How do the Averages Work?

66 Views Asked by At

I am trying to figure out the average items sold per customer for the year 2019

I have multiple customers per day, who each have a random number of items. Sometimes a customer makes more than one purchase a day - about 6% of the time. In that case - all sales for that customer are considered to be 1 sale.

I have calculated this in 2 fashions - The 1st:

  1. Total # Items Sold ( 27,427,131 ) / Total # customers ( 6,556,133 ) = 4.18
  2. AVG(Items Sold Per Customer who make a purchase Per Day) = 4.21

The second way I did using an SQL function on an MS SQL Server The first way I did by getting the total # from the same SQL Database

With > 1 million customers - I can't replicate the 2nd method in Excel - and so I can't step it through and confirm the data.

I don't quite understand why the 2 avgs are different - but I suspected they would be and would like to use the # I think is more accurate - the 2nd one: 4.21 My boss has asked me to provide the formula used, and wants me to "prove" my answer.

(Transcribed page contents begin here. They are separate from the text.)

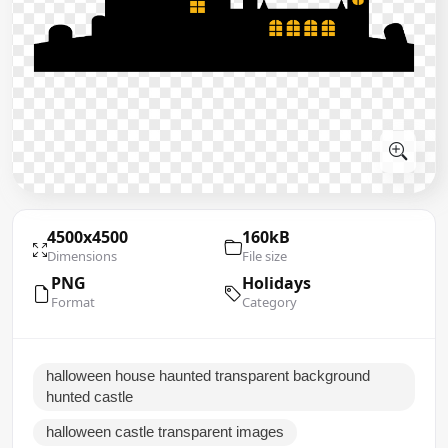
4500x4500
160kB
Dimensions
File size
PNG
Holidays
Format
Category
halloween house haunted transparent background
hunted castle
halloween castle transparent images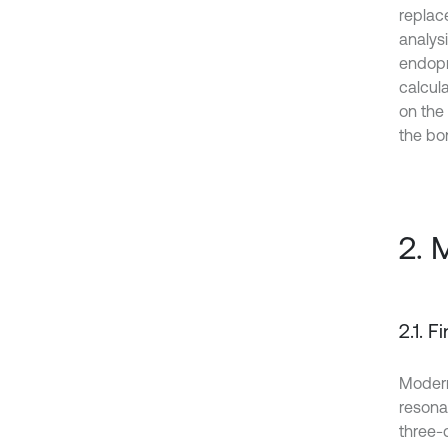
replac
analys
endopr
calcul
on the 
the bo
2. 
2.1. 
Modern
resonan
three-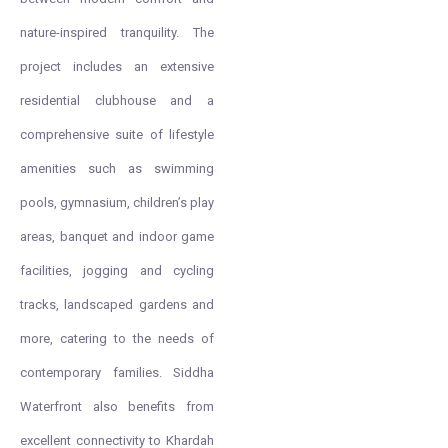
nature-inspired tranquility. The
project includes an extensive
residential clubhouse and a
comprehensive suite of lifestyle
amenities such as swimming
pools, gymnasium, children’s play
areas, banquet and indoor game
facilities, jogging and cycling
tracks, landscaped gardens and
more, catering to the needs of
contemporary families. Siddha
Waterfront also benefits from
excellent connectivity to Khardah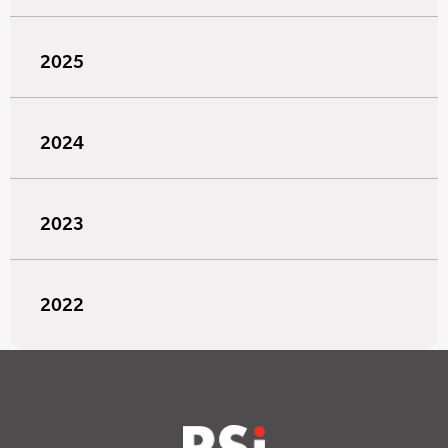
2025
2024
2023
2022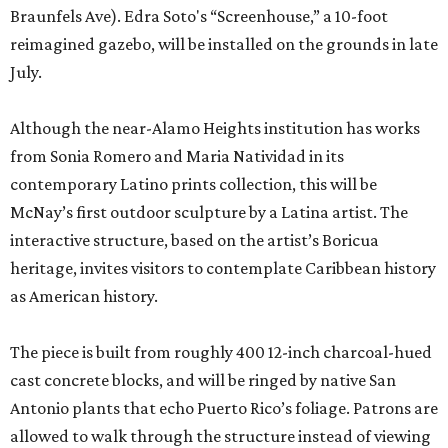
Braunfels Ave). Edra Soto's “Screenhouse,” a 10-foot
reimagined gazebo, will be installed on the grounds in late
July.
Although the near-Alamo Heights institution has works
from Sonia Romero and Maria Natividad in its
contemporary Latino prints collection, this will be
McNay’s first outdoor sculpture by a Latina artist. The
interactive structure, based on the artist’s Boricua
heritage, invites visitors to contemplate Caribbean history
as American history.
The piece is built from roughly 400 12-inch charcoal-hued
cast concrete blocks, and will be ringed by native San
Antonio plants that echo Puerto Rico’s foliage. Patrons are
allowed to walk through the structure instead of viewing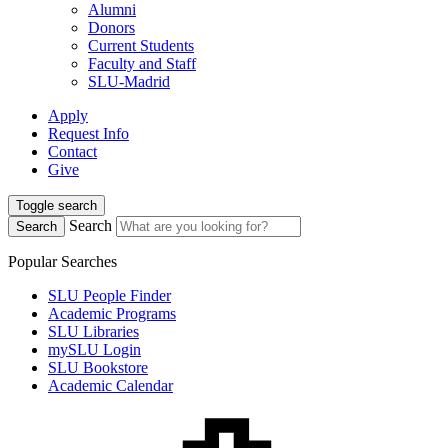
Alumni
Donors
Current Students
Faculty and Staff
SLU-Madrid
Apply
Request Info
Contact
Give
Toggle search
Search
Search
Popular Searches
SLU People Finder
Academic Programs
SLU Libraries
mySLU Login
SLU Bookstore
Academic Calendar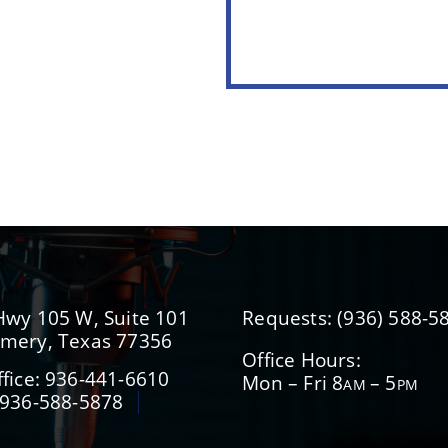
Hwy 105 W, Suite 101
Requests:
(936) 588-5
mery, Texas 77356
Office Hours:
fice:
936-441-6610
Mon – Fri 8
– 5
AM
PM
936-588-5878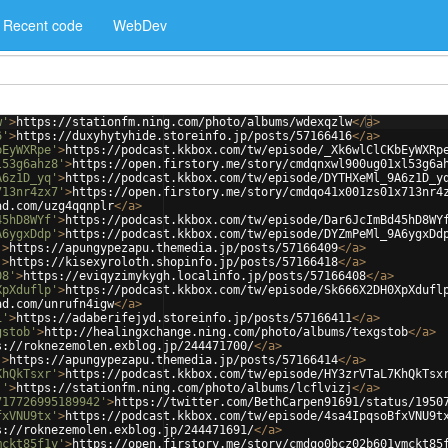
Recent code
WebDev
w'
>
https://stationfm.ning.com/photo/albums/wdexqzlw
</
a
>
6'
>
https://duxyhytyhide.storeinfo.jp/posts/57166416
</
a
>
bEyWXRpe'
>
https://podcast.kkbox.com/tw/episode/_Xk6wlClCKbEyWXRp
l53g6ahz8'
>
https://open.firstory.me/story/cmdqnxwl900ug01xl53g6a
A6z1D_yq'
>
https://podcast.kkbox.com/tw/episode/DYTHXeMl_9A6z1D_y
713nr4zx7'
>
https://open.firstory.me/story/cmdqo41x001zs01x713nr4
ad.com/uzg4qqnplr
</
a
>
45hD8WYf'
>
https://podcast.kkbox.com/tw/episode/Dar6JcImBd45hD8WY
A6ygxDdp'
>
https://podcast.kkbox.com/tw/episode/DYZmPeMl_9A6ygxDd
'
>
https://apungypezapu.themedia.jp/posts/57166409
</
a
>
'
>
https://kisexyroloth.shopinfo.jp/posts/57166418
</
a
>
08'
>
https://eviqyzimykygh.localinfo.jp/posts/57166408
</
a
>
XpXduflp'
>
https://podcast.kkbox.com/tw/episode/Sk666X2DH0XpXdufl
ad.com/unrufn4igw
</
a
>
1'
>
https://adaberifejyd.storeinfo.jp/posts/57166411
</
a
>
gstob'
>
http://healingxchange.ning.com/photo/albums/texgstob
</
a
>
s://roknezemolen.exblog.jp/244471700/
</
a
>
'
>
https://apungypezapu.themedia.jp/posts/57166414
</
a
>
KhQkTsxr'
>
https://podcast.kkbox.com/tw/episode/HY3zrVTaL7KhQkTsx
j'
>
https://stationfm.ning.com/photo/albums/lcflvizj
</
a
>
717726995189942'
>
https://twitter.com/BethCarpen91691/status/1950
fxVNU9tx'
>
https://podcast.kkbox.com/tw/episode/4sa4IpqsoBfxVNU9t
s://roknezemolen.exblog.jp/244471691/
</
a
>
mckt85f1y'
>
https://open.firstory.me/story/cmdqo0bcz02b601vmckt85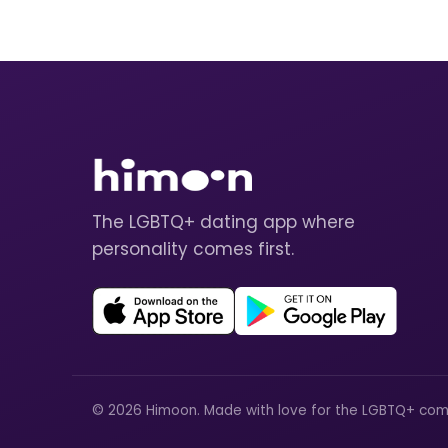
The LGBTQ+ dating app where
personality comes first.
© 2026 Himoon. Made with love for the LGBTQ+ com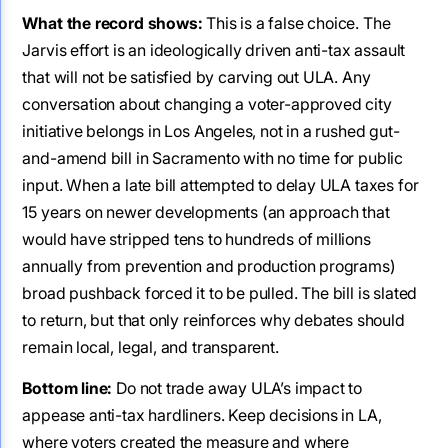
What the record shows:
This is a false choice. The
Jarvis effort is an ideologically driven anti-tax assault
that will not be satisfied by carving out ULA. Any
conversation about changing a voter-approved city
initiative belongs in Los Angeles, not in a rushed gut-
and-amend bill in Sacramento with no time for public
input. When a late bill attempted to delay ULA taxes for
15 years on newer developments (an approach that
would have stripped tens to hundreds of millions
annually from prevention and production programs)
broad pushback forced it to be pulled. The bill is slated
to return, but that only reinforces why debates should
remain local, legal, and transparent.
Bottom line:
Do not trade away ULA’s impact to
appease anti-tax hardliners. Keep decisions in LA,
where voters created the measure and where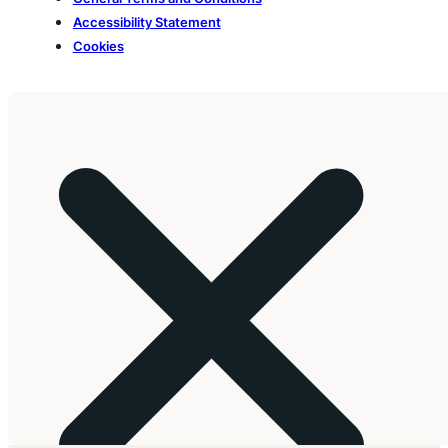
Accessibility Statement
Cookies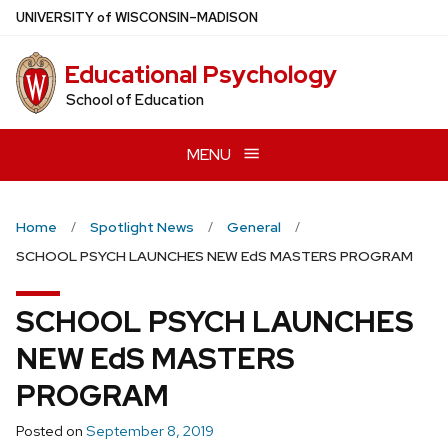
Skip
U
NIVERSITY
of
W
ISCONSIN
–MADISON
to
main
Educational Psychology
content
School of Education
MENU
Home
Spotlight News
General
SCHOOL PSYCH LAUNCHES NEW EdS MASTERS PROGRAM
SCHOOL PSYCH LAUNCHES
NEW EdS MASTERS
PROGRAM
Posted on
September 8, 2019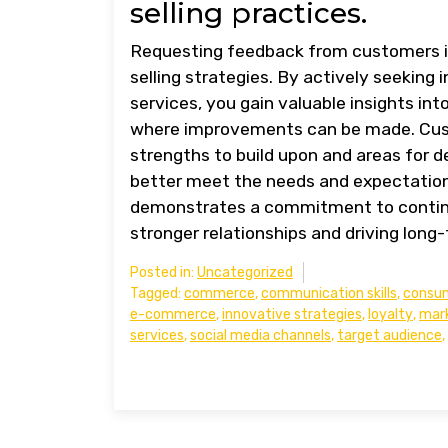
selling practices.
Requesting feedback from customers is 
selling strategies. By actively seekin
services, you gain valuable insights int
where improvements can be made. Custo
strengths to build upon and areas for 
better meet the needs and expectation
demonstrates a commitment to continu
stronger relationships and driving long
Posted in:
Uncategorized
Tagged:
commerce
,
communication skills
,
consu
e-commerce
,
innovative strategies
,
loyalty
,
mark
services
,
social media channels
,
target audience
,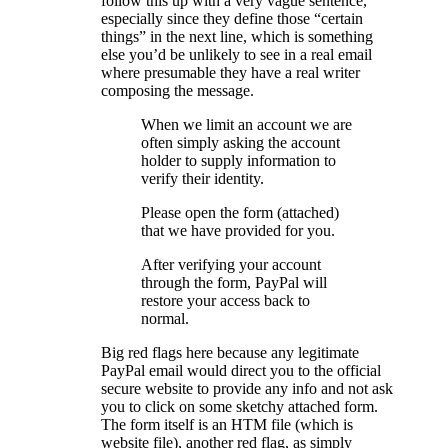
follow this up with a very vague sentence,
especially since they define those “certain
things” in the next line, which is something
else you’d be unlikely to see in a real email
where presumable they have a real writer
composing the message.
When we limit an account we are
often simply asking the account
holder to supply information to
verify their identity.
Please open the form (attached)
that we have provided for you.
After verifying your account
through the form, PayPal will
restore your access back to
normal.
Big red flags here because any legitimate
PayPal email would direct you to the official
secure website to provide any info and not ask
you to click on some sketchy attached form.
The form itself is an HTM file (which is
website file), another red flag, as simply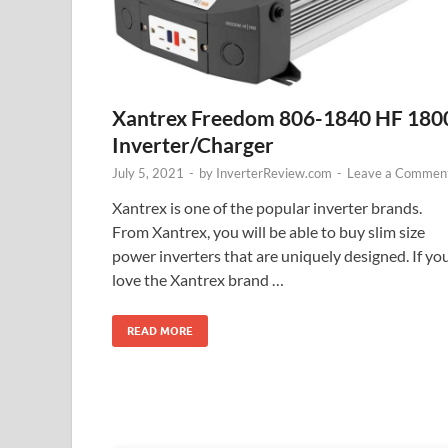
Xantrex Freedom 806-1840 HF 180
Inverter/Charger
July 5, 2021
-
by
InverterReview.com
-
Leave a Commen
Xantrex is one of the popular inverter brands.
From Xantrex, you will be able to buy slim size
power inverters that are uniquely designed. If yo
love the Xantrex brand …
READ MORE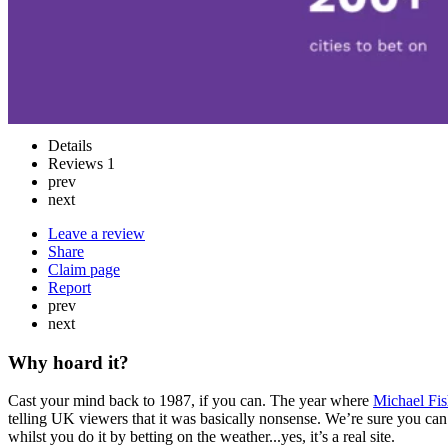
Details
Reviews
1
prev
next
Leave a review
Share
Claim page
Report
prev
next
Why hoard it?
Cast your mind back to 1987, if you can. The year where
Michael Fi
telling UK viewers that it was basically nonsense. We’re sure you ca
whilst you do it by betting on the weather...yes, it’s a real site.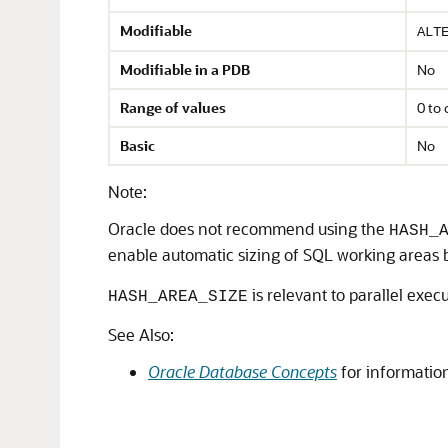
Modifiable
ALT
Modifiable in a PDB
No
Range of values
0 to
Basic
No
Note:
Oracle does not recommend using the
HASH_
enable automatic sizing of SQL working areas 
is relevant to parallel exe
HASH_AREA_SIZE
See Also:
Oracle Database Concepts
for information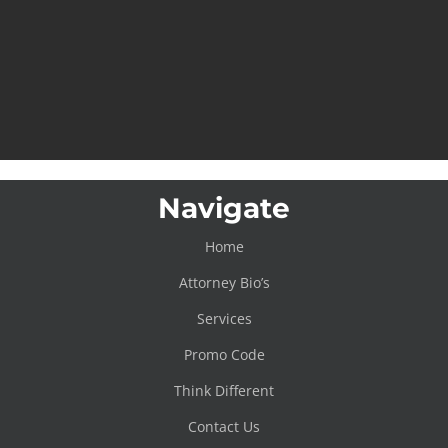
Navigate
Home
Attorney Bio’s
Services
Promo Code
Think Different
Contact Us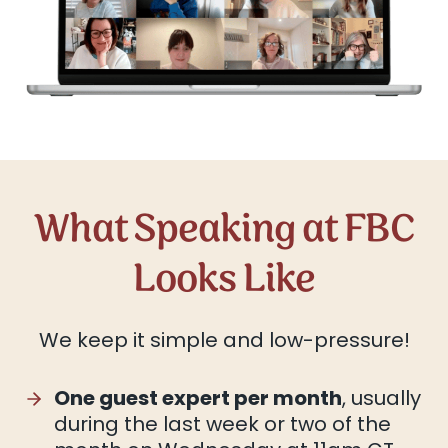
What Speaking at FBC
Looks Like
We keep it simple and low-pressure!
One guest expert per month
, usually
during the last week or two of the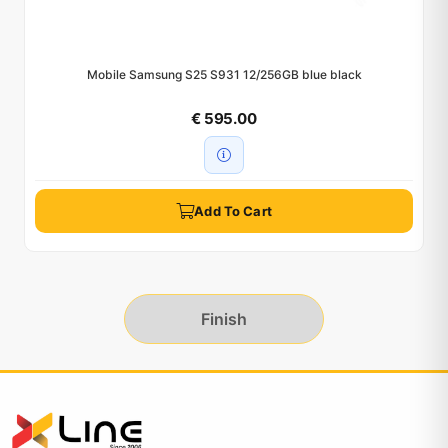
Mobile Samsung S25 S931 12/256GB blue black
€ 595.00
Add To Cart
Finish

Not an unreasonable request, but I'm a little lost in explaining why I am getting 2 different averages. How do I explain this?

OR - and this is a real possibility - The numbers SHOULD be exactly the same and I am doing something wrong in one of my steps to calculate this.

1

There are 1 best solutions below

2
On BEST ANSWER

You're running into weighted averages on unequal sample sizes. The second formula is incorrect.

Suppose there's only the following two days:

  1. 2 items sold, 1 customer
  2. 2 items sold, 2 customers

It's obvious the first formula generates the correct result ($4/3$, 4 items/3 customers), the second is $\mathrm{AVG}(2,1)$ which is not $4/3$.

See Simpson's paradox for how bad it can get.